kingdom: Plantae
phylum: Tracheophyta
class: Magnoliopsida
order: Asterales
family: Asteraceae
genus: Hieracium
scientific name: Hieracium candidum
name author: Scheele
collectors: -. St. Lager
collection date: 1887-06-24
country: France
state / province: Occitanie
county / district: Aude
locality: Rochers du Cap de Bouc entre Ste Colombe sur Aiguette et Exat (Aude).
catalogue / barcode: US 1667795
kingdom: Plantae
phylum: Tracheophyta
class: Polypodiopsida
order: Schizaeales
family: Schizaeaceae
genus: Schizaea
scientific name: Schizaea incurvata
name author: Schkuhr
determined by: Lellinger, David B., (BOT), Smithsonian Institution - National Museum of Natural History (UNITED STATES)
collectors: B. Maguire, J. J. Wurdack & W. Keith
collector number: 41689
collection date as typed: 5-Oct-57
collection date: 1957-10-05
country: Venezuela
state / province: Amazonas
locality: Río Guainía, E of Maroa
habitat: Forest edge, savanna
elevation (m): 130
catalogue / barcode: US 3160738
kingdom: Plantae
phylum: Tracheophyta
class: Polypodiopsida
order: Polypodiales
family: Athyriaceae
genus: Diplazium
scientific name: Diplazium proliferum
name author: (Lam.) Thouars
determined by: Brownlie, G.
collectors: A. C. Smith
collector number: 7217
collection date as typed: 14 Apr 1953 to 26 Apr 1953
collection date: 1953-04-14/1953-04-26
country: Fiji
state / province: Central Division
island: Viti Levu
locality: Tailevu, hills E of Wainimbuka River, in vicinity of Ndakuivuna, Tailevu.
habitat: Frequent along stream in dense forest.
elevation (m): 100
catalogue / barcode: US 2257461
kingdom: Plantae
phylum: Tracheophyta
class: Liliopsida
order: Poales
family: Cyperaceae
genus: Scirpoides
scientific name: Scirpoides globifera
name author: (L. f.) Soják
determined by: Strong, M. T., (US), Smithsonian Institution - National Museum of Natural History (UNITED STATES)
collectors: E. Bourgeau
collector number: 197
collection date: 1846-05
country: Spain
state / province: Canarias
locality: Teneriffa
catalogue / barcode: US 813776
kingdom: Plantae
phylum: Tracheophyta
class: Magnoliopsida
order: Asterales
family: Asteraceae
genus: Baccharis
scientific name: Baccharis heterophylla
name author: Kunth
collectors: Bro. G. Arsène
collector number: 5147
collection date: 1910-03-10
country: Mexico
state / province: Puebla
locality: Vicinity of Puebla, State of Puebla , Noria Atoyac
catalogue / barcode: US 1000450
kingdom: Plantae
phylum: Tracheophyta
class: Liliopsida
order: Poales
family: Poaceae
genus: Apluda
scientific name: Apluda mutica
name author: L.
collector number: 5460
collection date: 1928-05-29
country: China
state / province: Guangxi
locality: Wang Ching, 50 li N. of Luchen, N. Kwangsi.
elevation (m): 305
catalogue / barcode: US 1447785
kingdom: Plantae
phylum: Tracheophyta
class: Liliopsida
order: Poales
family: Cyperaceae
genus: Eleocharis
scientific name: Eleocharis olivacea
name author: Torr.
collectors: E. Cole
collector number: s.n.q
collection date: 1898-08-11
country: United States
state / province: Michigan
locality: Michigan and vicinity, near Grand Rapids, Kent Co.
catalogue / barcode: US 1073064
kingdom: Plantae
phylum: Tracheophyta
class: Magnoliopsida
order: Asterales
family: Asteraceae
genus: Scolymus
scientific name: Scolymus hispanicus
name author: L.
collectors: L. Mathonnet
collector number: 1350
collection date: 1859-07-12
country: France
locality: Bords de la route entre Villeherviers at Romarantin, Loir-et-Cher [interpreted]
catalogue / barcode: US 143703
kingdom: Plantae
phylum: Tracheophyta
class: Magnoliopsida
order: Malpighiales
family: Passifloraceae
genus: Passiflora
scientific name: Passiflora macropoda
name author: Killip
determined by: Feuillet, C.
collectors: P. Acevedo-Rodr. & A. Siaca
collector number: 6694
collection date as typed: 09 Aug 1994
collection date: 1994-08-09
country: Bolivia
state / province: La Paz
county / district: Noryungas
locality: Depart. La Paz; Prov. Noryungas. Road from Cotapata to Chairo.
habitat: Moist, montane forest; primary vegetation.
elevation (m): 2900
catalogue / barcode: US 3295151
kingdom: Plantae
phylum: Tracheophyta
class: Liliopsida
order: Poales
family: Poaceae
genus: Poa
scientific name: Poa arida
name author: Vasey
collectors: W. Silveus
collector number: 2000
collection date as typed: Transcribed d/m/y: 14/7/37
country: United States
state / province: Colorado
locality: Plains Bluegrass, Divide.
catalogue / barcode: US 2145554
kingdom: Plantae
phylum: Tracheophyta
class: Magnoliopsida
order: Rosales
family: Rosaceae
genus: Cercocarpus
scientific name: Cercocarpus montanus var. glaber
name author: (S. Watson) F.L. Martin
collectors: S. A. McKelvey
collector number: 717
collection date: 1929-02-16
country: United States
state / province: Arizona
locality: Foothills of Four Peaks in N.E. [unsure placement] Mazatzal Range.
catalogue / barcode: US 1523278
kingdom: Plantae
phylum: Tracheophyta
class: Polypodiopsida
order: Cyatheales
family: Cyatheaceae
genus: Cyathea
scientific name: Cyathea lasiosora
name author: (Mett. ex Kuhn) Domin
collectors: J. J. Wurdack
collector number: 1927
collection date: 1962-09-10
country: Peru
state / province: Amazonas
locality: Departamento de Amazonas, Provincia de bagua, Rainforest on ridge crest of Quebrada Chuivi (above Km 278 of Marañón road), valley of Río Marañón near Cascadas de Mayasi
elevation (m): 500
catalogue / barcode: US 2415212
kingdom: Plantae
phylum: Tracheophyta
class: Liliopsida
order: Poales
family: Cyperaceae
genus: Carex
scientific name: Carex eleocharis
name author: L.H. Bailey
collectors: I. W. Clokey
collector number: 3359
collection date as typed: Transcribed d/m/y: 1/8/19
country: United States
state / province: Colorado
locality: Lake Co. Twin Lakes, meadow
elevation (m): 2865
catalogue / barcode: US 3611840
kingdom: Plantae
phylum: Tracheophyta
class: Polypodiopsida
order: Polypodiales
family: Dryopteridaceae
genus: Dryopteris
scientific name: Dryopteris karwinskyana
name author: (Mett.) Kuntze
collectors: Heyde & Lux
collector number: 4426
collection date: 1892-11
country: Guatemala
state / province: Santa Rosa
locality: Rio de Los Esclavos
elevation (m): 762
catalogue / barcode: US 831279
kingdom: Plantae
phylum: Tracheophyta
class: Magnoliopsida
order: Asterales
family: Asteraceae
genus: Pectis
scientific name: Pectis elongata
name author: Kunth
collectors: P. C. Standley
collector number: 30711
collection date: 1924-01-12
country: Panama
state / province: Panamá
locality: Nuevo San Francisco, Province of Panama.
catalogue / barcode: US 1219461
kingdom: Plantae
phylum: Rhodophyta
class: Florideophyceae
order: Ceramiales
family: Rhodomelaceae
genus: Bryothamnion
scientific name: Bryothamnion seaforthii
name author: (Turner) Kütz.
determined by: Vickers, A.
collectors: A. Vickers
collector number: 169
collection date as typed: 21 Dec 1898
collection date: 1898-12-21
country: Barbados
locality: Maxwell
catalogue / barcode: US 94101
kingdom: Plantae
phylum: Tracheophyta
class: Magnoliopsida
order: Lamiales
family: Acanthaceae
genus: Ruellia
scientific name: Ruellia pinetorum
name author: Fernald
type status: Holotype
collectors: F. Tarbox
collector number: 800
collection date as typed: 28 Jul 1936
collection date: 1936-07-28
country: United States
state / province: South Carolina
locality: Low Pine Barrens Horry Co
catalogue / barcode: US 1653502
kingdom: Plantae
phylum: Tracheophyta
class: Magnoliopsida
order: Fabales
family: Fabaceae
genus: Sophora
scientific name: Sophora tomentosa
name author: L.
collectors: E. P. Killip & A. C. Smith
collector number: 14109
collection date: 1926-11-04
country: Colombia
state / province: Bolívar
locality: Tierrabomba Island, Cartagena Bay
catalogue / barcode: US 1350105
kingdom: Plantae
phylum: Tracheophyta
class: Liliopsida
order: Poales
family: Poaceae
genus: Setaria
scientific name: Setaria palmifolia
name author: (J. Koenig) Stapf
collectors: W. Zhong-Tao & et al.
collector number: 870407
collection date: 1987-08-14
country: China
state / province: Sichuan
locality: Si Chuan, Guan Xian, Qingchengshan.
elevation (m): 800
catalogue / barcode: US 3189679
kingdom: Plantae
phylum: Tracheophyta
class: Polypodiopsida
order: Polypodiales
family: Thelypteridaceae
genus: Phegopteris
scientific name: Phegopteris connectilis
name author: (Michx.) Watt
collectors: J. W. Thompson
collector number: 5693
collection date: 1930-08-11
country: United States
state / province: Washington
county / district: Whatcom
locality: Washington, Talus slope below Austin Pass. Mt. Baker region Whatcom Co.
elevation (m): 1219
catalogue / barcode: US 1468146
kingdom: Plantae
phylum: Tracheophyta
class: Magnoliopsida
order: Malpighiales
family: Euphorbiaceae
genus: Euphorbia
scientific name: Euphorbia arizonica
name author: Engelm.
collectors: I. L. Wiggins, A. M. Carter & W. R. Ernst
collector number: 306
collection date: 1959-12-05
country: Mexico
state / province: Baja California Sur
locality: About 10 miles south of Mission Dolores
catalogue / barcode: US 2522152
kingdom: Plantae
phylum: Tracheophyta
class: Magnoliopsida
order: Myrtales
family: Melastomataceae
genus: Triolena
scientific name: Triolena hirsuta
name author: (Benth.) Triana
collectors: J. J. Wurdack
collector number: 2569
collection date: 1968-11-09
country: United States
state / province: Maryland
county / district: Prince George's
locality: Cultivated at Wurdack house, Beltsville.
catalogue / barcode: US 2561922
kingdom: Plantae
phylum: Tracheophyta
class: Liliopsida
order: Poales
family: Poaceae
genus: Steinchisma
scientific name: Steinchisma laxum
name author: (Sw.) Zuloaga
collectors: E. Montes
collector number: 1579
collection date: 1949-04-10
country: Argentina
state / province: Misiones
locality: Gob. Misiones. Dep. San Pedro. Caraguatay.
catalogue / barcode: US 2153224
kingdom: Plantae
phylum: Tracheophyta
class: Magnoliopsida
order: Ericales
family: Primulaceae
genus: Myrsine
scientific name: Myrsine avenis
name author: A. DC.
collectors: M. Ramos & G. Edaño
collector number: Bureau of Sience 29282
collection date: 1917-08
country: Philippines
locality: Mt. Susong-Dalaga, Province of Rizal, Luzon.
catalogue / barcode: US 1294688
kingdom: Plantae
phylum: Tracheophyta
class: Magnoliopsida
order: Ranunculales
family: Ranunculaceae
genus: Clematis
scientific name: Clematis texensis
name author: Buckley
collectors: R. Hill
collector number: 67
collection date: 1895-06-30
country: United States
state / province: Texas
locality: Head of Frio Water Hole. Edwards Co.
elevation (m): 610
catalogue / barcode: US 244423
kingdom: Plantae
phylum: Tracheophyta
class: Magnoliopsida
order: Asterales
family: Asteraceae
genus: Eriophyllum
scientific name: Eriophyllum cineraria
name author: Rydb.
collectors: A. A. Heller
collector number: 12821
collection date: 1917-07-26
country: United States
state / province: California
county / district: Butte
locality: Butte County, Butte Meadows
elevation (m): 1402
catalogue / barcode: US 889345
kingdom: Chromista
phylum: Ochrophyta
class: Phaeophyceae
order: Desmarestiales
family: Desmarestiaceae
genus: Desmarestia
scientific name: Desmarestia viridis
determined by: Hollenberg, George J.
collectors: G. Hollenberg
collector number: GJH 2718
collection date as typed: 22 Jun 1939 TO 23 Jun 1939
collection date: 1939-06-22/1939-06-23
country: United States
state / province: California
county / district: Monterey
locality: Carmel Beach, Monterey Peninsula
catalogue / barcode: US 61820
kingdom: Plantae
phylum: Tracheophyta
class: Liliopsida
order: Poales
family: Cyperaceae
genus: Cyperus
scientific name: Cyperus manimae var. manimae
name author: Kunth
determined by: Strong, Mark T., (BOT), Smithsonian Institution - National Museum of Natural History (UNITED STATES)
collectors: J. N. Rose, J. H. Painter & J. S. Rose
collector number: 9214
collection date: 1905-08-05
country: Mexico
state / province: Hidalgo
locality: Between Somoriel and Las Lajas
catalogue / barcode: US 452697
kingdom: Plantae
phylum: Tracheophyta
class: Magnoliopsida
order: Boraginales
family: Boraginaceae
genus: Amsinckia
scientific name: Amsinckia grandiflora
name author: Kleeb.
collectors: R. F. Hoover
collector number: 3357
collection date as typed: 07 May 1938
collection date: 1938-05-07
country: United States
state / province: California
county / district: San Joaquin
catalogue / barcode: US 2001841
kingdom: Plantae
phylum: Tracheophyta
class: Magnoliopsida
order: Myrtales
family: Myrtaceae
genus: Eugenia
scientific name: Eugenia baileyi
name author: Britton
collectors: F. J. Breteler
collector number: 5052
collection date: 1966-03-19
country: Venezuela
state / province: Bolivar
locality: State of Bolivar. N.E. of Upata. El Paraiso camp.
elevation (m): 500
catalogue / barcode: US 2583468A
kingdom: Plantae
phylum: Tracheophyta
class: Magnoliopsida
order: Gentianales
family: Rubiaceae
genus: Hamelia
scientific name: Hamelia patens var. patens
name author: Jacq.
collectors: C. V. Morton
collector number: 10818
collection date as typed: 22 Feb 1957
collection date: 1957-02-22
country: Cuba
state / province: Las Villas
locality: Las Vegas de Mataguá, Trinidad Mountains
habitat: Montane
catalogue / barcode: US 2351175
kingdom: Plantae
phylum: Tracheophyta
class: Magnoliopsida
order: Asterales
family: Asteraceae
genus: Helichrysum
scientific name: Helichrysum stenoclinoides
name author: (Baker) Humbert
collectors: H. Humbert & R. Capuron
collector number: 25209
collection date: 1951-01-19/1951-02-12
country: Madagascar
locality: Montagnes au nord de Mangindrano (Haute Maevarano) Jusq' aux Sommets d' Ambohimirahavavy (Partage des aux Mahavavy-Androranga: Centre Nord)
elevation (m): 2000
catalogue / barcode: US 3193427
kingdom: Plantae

+++

• **DIRECTIONS FOR THIS TASK**: Can you quote the records from the line with "collectors: E. Bourgeau" to the line with "scientific name: Baccharis heterophylla", both included, character for character?

• **THE ANSWER**:
collectors: E. Bourgeau
collector number: 197
collection date: 1846-05
country: Spain
state / province: Canarias
locality: Teneriffa
catalogue / barcode: US 813776
kingdom: Plantae
phylum: Tracheophyta
class: Magnoliopsida
order: Asterales
family: Asteraceae
genus: Baccharis
scientific name: Baccharis heterophylla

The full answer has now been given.